§ Given exercise A: Print these lines from the herbarium specimen records word for word, beginning at the line that has "scientific name: Ascogrammitis anfractuosa" and going through the last line of the records.

§ Excerpt provided:
_ _ _ _ _ _ _

Wal-Mart pleads guilty in hazardous waste cases, to pay $81 million
Wal-Mart Stores Inc. admitted to improperly handling and disposing of hazardous materials at its stores nationwide, pleading guilty Tuesday to several federal criminal and civil counts and agreeing to pay more than $81 million.
The accusations against the retail behemoth spanned three criminal cases from the Justice Department and a related civil case brought by the U.S. Environmental Protection Agency.
Wal-Mart said its failings -- not training workers to properly deal with and discard hazardous waste, including pesticides, detergents, paints and aerosols, some of which ended up in municipal trash bins or in local sewers -- were remedied years ago.
Prosecutors also said waste taken back to stores by customers was delivered by the company to product return centers without required safety documentation.
“The incidents on which the charges are based occurred years ago and involved the transportation and disposal of common consumer products,” the company said in a statement. “No specific environmental impact has been alleged and since then, Walmart designed and implemented comprehensive environmental programs that remain in place today.”
The U.S. attorney’s offices in Los Angeles and San Francisco consolidated six misdemeanor counts in the Northern District of California accusing Wal-Mart of violating the Clean Water Act. Starting in 2003, employees were seen pouring “corrosive and hazardous liquid wastes” down drains linked to public sanitation works in Southern California, according to court filings.

_ _ _ _ _ _ _

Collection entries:
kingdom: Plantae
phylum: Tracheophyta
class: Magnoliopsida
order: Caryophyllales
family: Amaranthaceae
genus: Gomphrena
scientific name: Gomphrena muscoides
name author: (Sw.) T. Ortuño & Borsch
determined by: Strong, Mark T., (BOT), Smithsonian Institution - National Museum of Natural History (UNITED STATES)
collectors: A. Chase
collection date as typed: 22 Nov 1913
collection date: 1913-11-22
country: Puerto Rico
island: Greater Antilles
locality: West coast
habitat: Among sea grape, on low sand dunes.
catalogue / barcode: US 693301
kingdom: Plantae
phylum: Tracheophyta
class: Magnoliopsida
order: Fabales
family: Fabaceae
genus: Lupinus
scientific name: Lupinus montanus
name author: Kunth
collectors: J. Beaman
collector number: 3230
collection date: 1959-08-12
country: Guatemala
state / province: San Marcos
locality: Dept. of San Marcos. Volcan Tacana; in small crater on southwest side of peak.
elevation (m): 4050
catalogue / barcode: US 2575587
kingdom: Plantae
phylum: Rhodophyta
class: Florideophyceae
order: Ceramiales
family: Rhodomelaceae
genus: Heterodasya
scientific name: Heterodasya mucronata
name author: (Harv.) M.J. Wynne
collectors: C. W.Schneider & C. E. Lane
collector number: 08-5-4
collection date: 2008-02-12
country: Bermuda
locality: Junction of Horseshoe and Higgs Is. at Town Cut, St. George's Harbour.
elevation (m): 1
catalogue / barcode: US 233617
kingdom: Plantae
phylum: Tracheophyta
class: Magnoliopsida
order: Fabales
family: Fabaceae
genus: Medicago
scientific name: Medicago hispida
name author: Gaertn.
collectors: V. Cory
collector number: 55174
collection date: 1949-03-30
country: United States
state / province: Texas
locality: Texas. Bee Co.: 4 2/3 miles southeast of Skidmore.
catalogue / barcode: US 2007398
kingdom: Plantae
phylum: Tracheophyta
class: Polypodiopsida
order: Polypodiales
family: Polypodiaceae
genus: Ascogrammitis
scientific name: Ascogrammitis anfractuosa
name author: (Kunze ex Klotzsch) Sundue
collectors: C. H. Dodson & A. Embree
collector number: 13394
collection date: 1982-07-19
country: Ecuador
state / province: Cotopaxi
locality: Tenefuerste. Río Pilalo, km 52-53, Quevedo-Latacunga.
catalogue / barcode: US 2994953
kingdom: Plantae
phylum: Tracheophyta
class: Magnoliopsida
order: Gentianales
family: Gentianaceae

_ _ _ _ _ _ _

§ Given exercise B: Carry on the article about Wal-Mart's guilty plea in the hazardous waste cases, picking up after its last sentence.

§ Result A:
scientific name: Ascogrammitis anfractuosa
name author: (Kunze ex Klotzsch) Sundue
collectors: C. H. Dodson & A. Embree
collector number: 13394
collection date: 1982-07-19
country: Ecuador
state / province: Cotopaxi
locality: Tenefuerste. Río Pilalo, km 52-53, Quevedo-Latacunga.
catalogue / barcode: US 2994953
kingdom: Plantae
phylum: Tracheophyta
class: Magnoliopsida
order: Gentianales
family: Gentianaceae

§ Result B:
The Bentonville, Ark., retailer struck a plea agreement to pay a $40-million criminal fine while also shelling out $20 million for community service projects.
In a separate criminal case in Kansas City, Mo., Wal-Mart admitted that it violated the Federal Insecticide, Fungicide and Rodenticide Act when it sent some 2 million pounds of pesticides and other hazardous products in damaged containers to an overwhelmed and under-registered third party recycling business from 2006 to 2008.
The company agreed to pay $11 million in fines and an additional $3 million to the state’s Department of Natural Resources to fund future inspections and education efforts.
“Today’s criminal fine should send a message to companies of all sizes that they will be held accountable to follow federal environmental laws,” said Tammy Dickinson, U.S. attorney for the Western District of Missouri.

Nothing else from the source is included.